En dépit de la générosité du Premier ministre qui dispensait des crédits, du personnel et des autorisations, le Projet Dimension X avait encore un point faible : Richard Blade. J sourit amèrement à l'idée que Blade, avec son esprit, ses muscles et son expérience, pût être un «point faible ». Et puis son sourire s'effaça.

C'était vrai. La Dimension X ne pouvait être explorée et exploitée sans qu'une personne passe par l'ordinateur. Et jusqu'ici, le seul homme qui en avait été capable, et qui était revenu sain de corps et d'esprit, était Richard Blade. On avait fait un essai avec un autre ; il était revenu fou à lier. D'autres avaient été envisagés, et tous rejetés. Personne n'était aussi parfait que Blade.

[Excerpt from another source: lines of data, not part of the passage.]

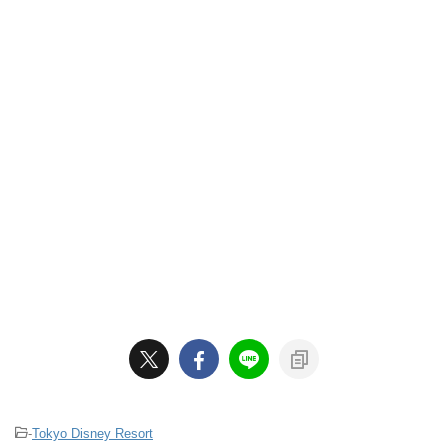
-
Tokyo Disney Resort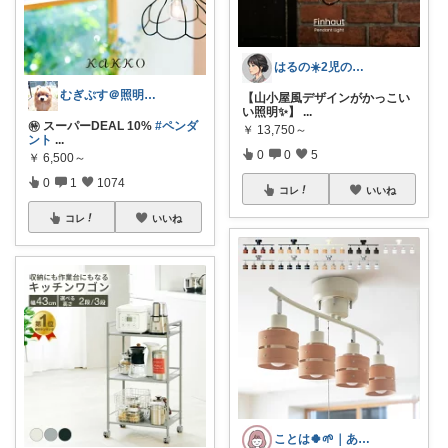
はるの☀️2児のママ𓂃◌𓈒𓐍
むぎぷす＠照明とインテリアと北欧食器
【山小屋風デザインがかっこい
い照明✨】
...
㊕ スーパーDEAL 10%
#ペンダ
￥
13,750～
ント
...
0
0
5
￥
6,500～
0
1
1074
コレ
いいね
コレ
いいね
ことは🍀🌱｜ありがとうございます✨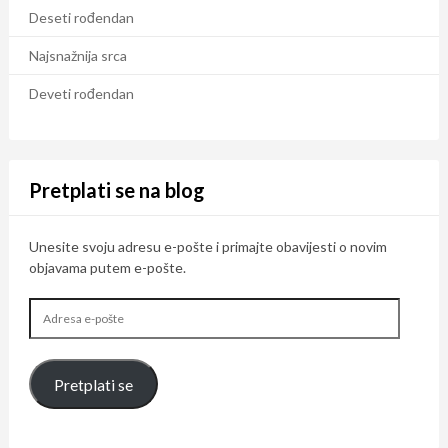
Deseti rođendan
Najsnažnija srca
Deveti rođendan
Pretplati se na blog
Unesite svoju adresu e-pošte i primajte obavijesti o novim
objavama putem e-pošte.
Adresa
e-
pošte
Pretplati se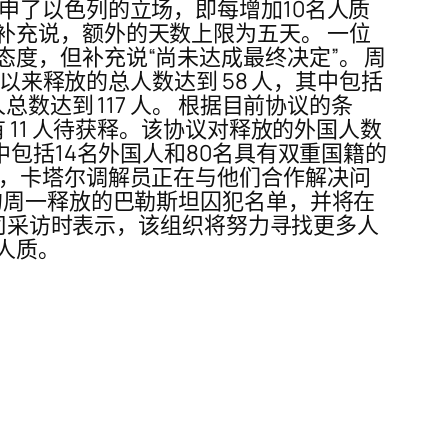
申了以色列的立场，即每增加10名人质
补充说，额外的天数上限为五天。 一位
度，但补充说“尚未达成最终决定”。 周
以来释放的总人数达到 58 人，其中包括
数达到 117 人。 根据目前协议的条
 11 人待获释。该协议对释放的外国人数
包括14名外国人和80名具有双重国籍的
忧，卡塔尔调解员正在与他们合作解决问
的周一释放的巴勒斯坦囚犯名单，并将在
公司采访时表示，该组织将努力寻找更多人
人质。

Mais il devenait impératif de trouver au moins un autre homme, de préférence plusieurs, qui pourraient survivre à une expédition dans la Dimension X, tant physiquement que mentalement. Blade risquait de s'épuiser. Plus grave encore, s'il craquait ou disparaissait avant que l'on ait trouvé un remplaçant, tout le Projet DX serait en panne, peut-être bien définitivement arrêté. Cela ne servirait à rien ni à personne.

Ce qui expliquait pourquoi J se trouvait dans une Rolls officielle. Il revenait de Washington, où il avait été envoyé en mission par le Premier ministre, pour chercher discrètement si les Américains avaient de bons agents qui pourraient participer à un projet anglo-américain. Le plus délicat avait été d'obtenir des renseignements utiles sans trop éveiller la curiosité des Américains. J pensait avoir réussi. Il avait déjà sept noms, et la promesse de recherches consciencieuses dans les fichiers de tous les services de renseignements des Etats-Unis pour en trouver d'autres. Comme de son côté le Premier ministre britannique enquêtait tout aussi discrètement dans les forces armées, tous les espoirs étaient permis.

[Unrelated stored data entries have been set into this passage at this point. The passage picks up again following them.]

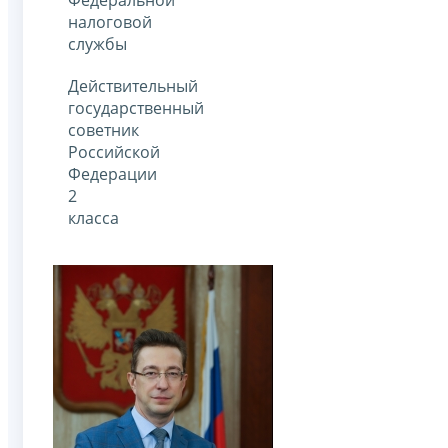
налоговой
службы
Действительный
государственный
советник
Российской
Федерации
2
класса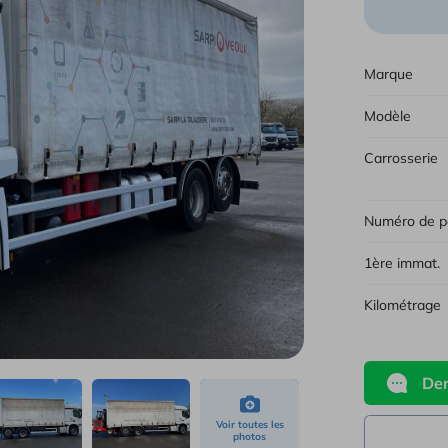
Tous 
Marque
Modèle
Carrosserie
Numéro de p
1ère immat.
Kilométrage
Dem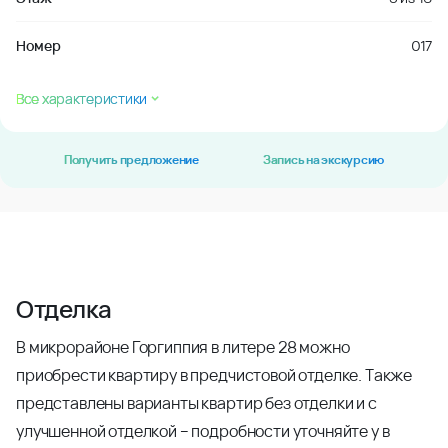
Номер
017
Все характеристики
Получить предложение
Запись на экскурсию
Отделка
В микрорайоне Горгиппия в литере 28 можно
приобрести квартиру в предчистовой отделке. Также
представлены варианты квартир без отделки и с
улучшенной отделкой – подробности уточняйте у в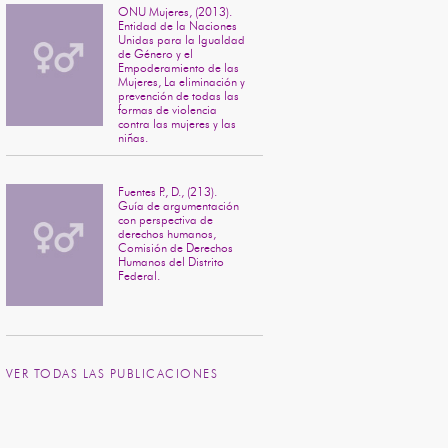
ONU Mujeres, (2013).
Entidad de la Naciones
Unidas para la Igualdad
de Género y el
Empoderamiento de las
Mujeres, La eliminación y
prevención de todas las
formas de violencia
contra las mujeres y las
niñas.
Fuentes P., D., (213).
Guía de argumentación
con perspectiva de
derechos humanos,
Comisión de Derechos
Humanos del Distrito
Federal.
VER TODAS LAS PUBLICACIONES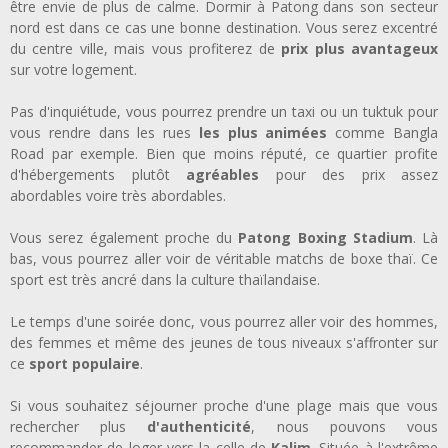
être envie de plus de calme. Dormir à Patong dans son secteur
nord est dans ce cas une bonne destination. Vous serez excentré
du centre ville, mais vous profiterez de
prix plus avantageux
sur votre logement.
Pas d'inquiétude, vous pourrez prendre un taxi ou un tuktuk pour
vous rendre dans les rues
les plus animées
comme Bangla
Road par exemple. Bien que moins réputé, ce quartier profite
d'hébergements plutôt
agréables
pour des prix assez
abordables voire très abordables.
Vous serez également proche du
Patong Boxing Stadium
. Là
bas, vous pourrez aller voir de véritable matchs de boxe thaï. Ce
sport est très ancré dans la culture thaïlandaise.
Le temps d'une soirée donc, vous pourrez aller voir des hommes,
des femmes et même des jeunes de tous niveaux s'affronter sur
ce
sport populaire
.
Si vous souhaitez séjourner proche d'une plage mais que vous
rechercher plus
d'authenticité
, nous pouvons vous
recommander de loger vers la celle de
Kalim
. Située à l'extrême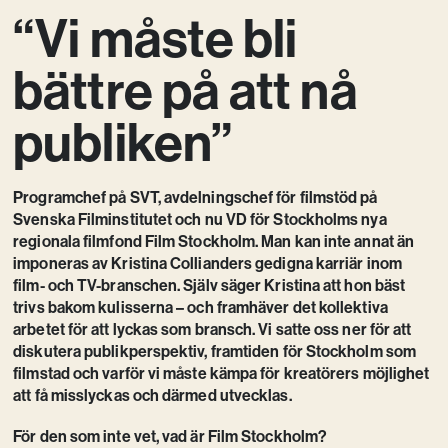
“Vi måste bli
Kreativ utveckling
Vision
bättre på att nå
Kontakt
publiken”
Programchef på SVT, avdelningschef för filmstöd på
Svenska Filminstitutet och nu VD för Stockholms nya
regionala filmfond Film Stockholm. Man kan inte annat än
imponeras av Kristina Collianders gedigna karriär inom
film- och TV-branschen. Själv säger Kristina att hon bäst
trivs bakom kulisserna – och framhäver det kollektiva
arbetet för att lyckas som bransch. Vi satte oss ner för att
diskutera publikperspektiv, framtiden för Stockholm som
filmstad och varför vi måste kämpa för kreatörers möjlighet
att få misslyckas och därmed utvecklas.
För den som inte vet, vad är Film Stockholm?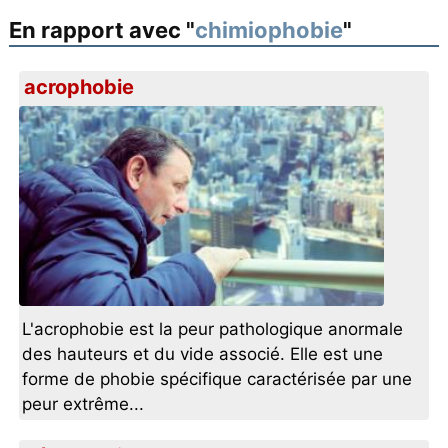
En rapport avec "
chimiophobie
"
acrophobie
L'acrophobie est la peur pathologique anormale
des hauteurs et du vide associé. Elle est une
forme de phobie spécifique caractérisée par une
peur extrême...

J songeait à l'avenir — le sien, celui de Blade, celui du Projet — quand la Rolls s'arrêta devant l'entrée de la Tour. Il descendit et sourit largement aux hommes de la Branche Spéciale qui surgirent de l'ombre, entourant une haute silhouette musclée. Il fut touché que Richard ait tenu à l'attendre à la surface, même s'ils ne pouvaient parler librement tant qu'ils ne seraient pas débarrassés de l'escorte.

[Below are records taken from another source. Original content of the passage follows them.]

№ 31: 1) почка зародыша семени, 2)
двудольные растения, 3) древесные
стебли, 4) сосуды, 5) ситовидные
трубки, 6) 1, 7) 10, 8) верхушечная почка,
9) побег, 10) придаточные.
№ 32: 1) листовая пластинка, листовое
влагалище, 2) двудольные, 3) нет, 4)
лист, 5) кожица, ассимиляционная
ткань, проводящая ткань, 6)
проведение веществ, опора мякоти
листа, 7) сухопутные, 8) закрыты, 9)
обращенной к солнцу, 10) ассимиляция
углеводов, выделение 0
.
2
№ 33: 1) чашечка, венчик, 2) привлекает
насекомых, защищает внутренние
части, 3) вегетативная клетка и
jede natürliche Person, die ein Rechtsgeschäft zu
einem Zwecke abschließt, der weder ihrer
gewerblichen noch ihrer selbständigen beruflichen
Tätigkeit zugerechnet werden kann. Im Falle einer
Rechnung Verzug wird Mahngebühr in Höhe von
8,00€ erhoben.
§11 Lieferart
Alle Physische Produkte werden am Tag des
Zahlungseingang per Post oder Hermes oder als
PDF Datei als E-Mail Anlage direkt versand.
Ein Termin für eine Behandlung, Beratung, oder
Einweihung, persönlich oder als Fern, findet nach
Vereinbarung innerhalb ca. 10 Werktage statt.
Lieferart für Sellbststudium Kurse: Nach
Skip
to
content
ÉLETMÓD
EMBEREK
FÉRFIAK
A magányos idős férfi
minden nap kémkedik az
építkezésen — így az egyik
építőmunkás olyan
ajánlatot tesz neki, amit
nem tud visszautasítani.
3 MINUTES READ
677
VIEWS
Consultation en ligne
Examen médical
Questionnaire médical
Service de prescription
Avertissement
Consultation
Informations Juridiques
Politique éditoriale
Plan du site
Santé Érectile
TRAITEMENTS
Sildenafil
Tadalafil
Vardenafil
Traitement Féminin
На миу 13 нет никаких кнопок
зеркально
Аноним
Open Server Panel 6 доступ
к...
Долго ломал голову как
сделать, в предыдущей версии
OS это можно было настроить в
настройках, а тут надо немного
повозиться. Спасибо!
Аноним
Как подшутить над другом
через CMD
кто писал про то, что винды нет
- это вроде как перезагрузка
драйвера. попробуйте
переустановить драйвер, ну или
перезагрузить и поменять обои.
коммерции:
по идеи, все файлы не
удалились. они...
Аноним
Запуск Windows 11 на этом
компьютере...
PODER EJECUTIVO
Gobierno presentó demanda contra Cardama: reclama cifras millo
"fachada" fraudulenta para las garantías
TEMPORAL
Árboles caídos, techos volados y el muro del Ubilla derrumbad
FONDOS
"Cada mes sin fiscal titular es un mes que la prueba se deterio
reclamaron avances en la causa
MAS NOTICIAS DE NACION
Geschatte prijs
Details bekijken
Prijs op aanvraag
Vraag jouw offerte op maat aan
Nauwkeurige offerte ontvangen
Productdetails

Ils le purent enfin quand les portes de bronze massives de l'ascenseur se refermèrent silencieusement sur eux. La cabine entama sa descente vertigineuse. J se tourna vers Blade et lui tendit la main.

Comment allez-vous, Richard ? Je regrette d'arriver si tard. Et encore, c'est uniquement parce que le P.M. a envoyé une voiture officielle à l'aéroport.

Blade sourit en prenant la main offerte.

Ce n'est pas grave. Lord L a dit que nous allions vous attendre le temps qu'il faudrait.